Not using the standard Java compiler. Compiling java code produces Java Bytecode that needs the Java interpreter to run. There are 3rd party products that can turn java into native code, although I'm not aware of any for OSX.
 
Apple allows you to create Mac OS X .app bundles, which allows them to be double-clicked to start. You can also double-click .jar files to start them. There is currently no native code mechanism from Sun or Apple, although IBM's jikes compiler may allow such a thing as IBM does this on their larger machines.
 
thanks for the comments. the reason i was asking was on the gcc java compiler home page (http://gcc.gnu.org/java/index.html) it says compile:

Java source code directly to native machine code,

Java source code to Java bytecode (class files),

and Java bytecode to native machine code.

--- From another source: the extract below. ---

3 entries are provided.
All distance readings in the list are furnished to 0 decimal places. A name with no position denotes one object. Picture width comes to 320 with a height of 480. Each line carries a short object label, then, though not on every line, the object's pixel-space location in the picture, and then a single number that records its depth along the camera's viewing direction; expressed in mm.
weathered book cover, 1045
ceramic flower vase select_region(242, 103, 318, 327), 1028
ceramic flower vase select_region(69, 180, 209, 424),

i'm pretty new to this, so i was a little confused i guess. what is the difference between a .class file and a .jar file? what's the difference in compiling them?

thank you,

matt
 
A jar file is basically a zip file containing any number of class files along with a special manifest file. This is nothing to do with turning java source or bytecode into native code.
 
.jar is a Java ARchive file. You don't compile source code into one. You compile into the .class files and then, you tell the archive utility to build one. I build mine by using a utility, so I don't have to remember all the bits each time because the command line can be quite long and missing one thing makes a mess.

You have to watch out for the gcc bits sometimes. They announce things that don't always work well. They may have native code resolution but it may not run any better. Java execution will continue to improve as JIT compiler technology improves. Why deal with the hassle of re-compiling it everywhere you want to use it?